**ACTION ITEM**
Leaving the pictures aside, reproduce the data in full and word for word.

──────────────────────────────

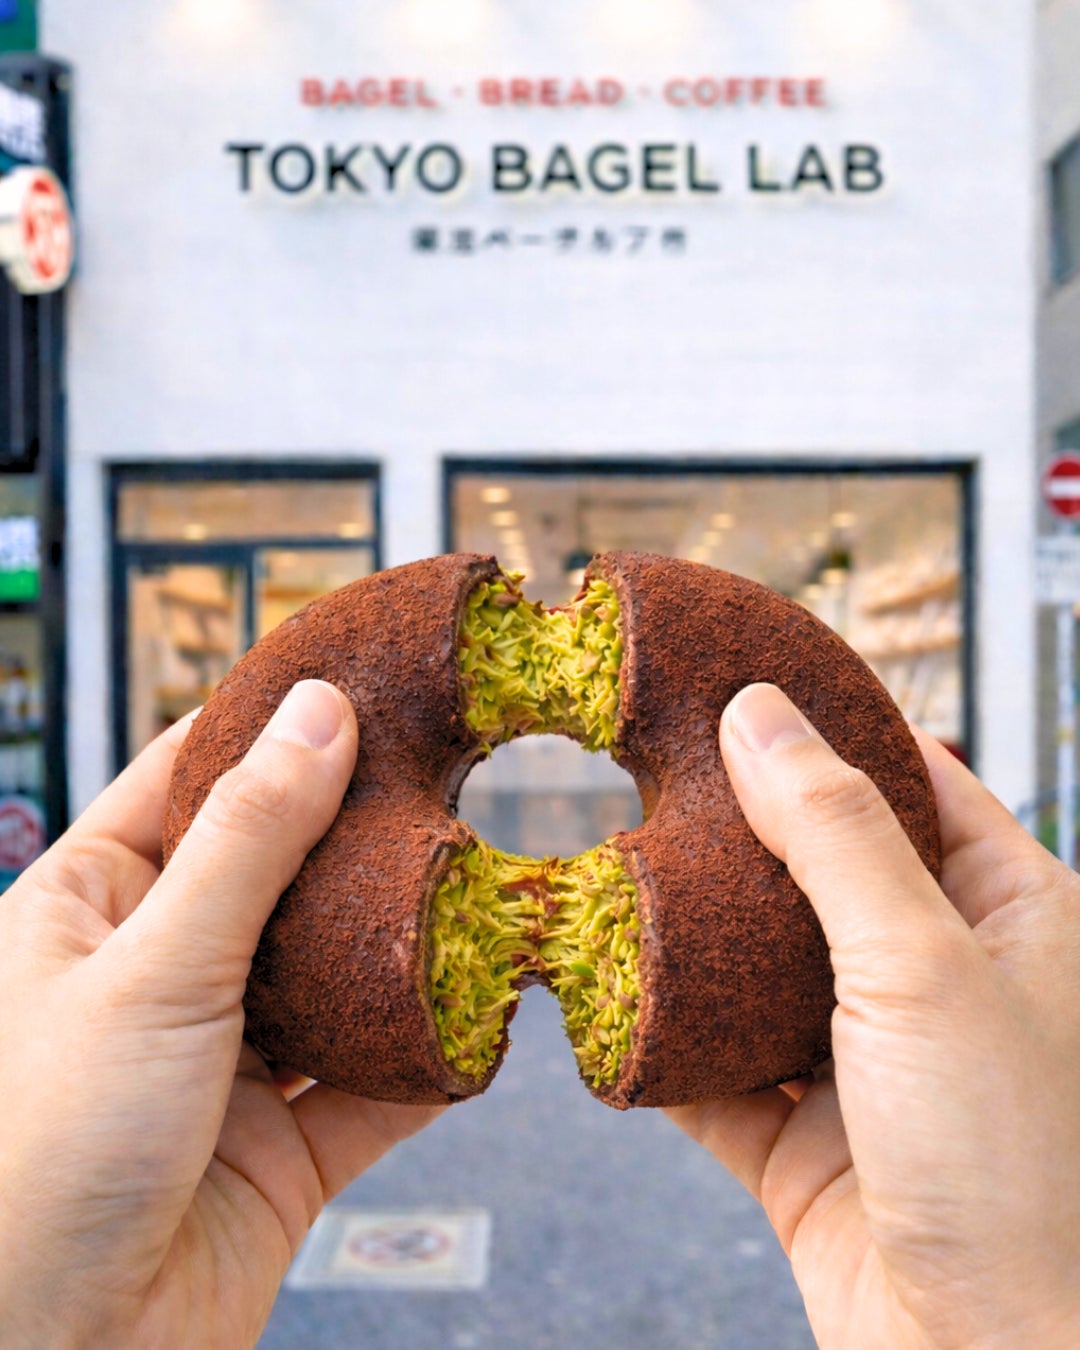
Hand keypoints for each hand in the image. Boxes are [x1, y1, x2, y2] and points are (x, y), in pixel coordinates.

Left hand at [0, 681, 441, 1348]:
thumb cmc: (42, 1154)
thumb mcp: (153, 968)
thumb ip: (249, 840)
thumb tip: (321, 714)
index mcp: (92, 910)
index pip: (186, 781)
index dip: (269, 727)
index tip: (356, 678)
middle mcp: (160, 975)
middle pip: (279, 874)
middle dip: (358, 837)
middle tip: (449, 772)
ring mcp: (225, 1063)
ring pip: (335, 979)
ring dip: (402, 949)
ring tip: (480, 885)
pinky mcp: (283, 1147)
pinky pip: (374, 1086)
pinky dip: (429, 1058)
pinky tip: (483, 1017)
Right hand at [666, 683, 1079, 1349]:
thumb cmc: (1020, 1173)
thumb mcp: (922, 965)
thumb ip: (834, 833)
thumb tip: (759, 715)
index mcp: (1009, 917)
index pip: (917, 782)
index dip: (834, 730)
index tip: (749, 686)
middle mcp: (937, 982)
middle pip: (820, 869)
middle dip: (738, 831)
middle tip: (653, 771)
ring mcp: (865, 1063)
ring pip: (755, 971)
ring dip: (689, 940)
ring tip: (615, 876)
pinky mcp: (803, 1141)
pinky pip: (713, 1072)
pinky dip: (661, 1044)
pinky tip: (611, 1003)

──────────────────────────────

**TASK RESPONSE**
Hand keypoints for each hand in the image. Boxes are [x1, y1, x2, y2] and points are (x, y), in pixel coordinates.

Left hand at [0, 681, 441, 1348]:
thumb cmc: (42, 1154)
thumb mcp: (153, 968)
thumb ip: (249, 840)
thumb tip: (321, 714)
index mcp: (92, 910)
index pip: (186, 781)
index dip: (269, 727)
index tip: (356, 678)
middle mcp: (160, 975)
middle pip: (279, 874)
middle dip: (358, 837)
middle tip: (449, 772)
ring mcp: (225, 1063)
ring pip: (335, 979)
ring dip: (402, 949)
ring tip: (480, 885)
pinky mcp: (283, 1147)
pinky pip: (374, 1086)
pinky dip: (429, 1058)
pinky tip: (483, 1017)
Right hand at [666, 683, 1079, 1349]:
thumb cmc: (1020, 1173)
thumb mcp: (922, 965)
thumb ip: (834, 833)
thumb tip: (759, 715)
index mcp: (1009, 917)
index pip: (917, 782)
index dip: (834, 730)
index tip: (749, 686)
middle mcp: (937, 982)
middle pip: (820, 869)
middle dip: (738, 831)
middle tip: (653, 771)
ring mcp: (865, 1063)
ring pip: (755, 971)
ring dip: (689, 940)
ring tip: (615, 876)
pinky mcp: (803, 1141)
pinky pip: (713, 1072)
pinky dip: (661, 1044)
pinky tip: (611, 1003)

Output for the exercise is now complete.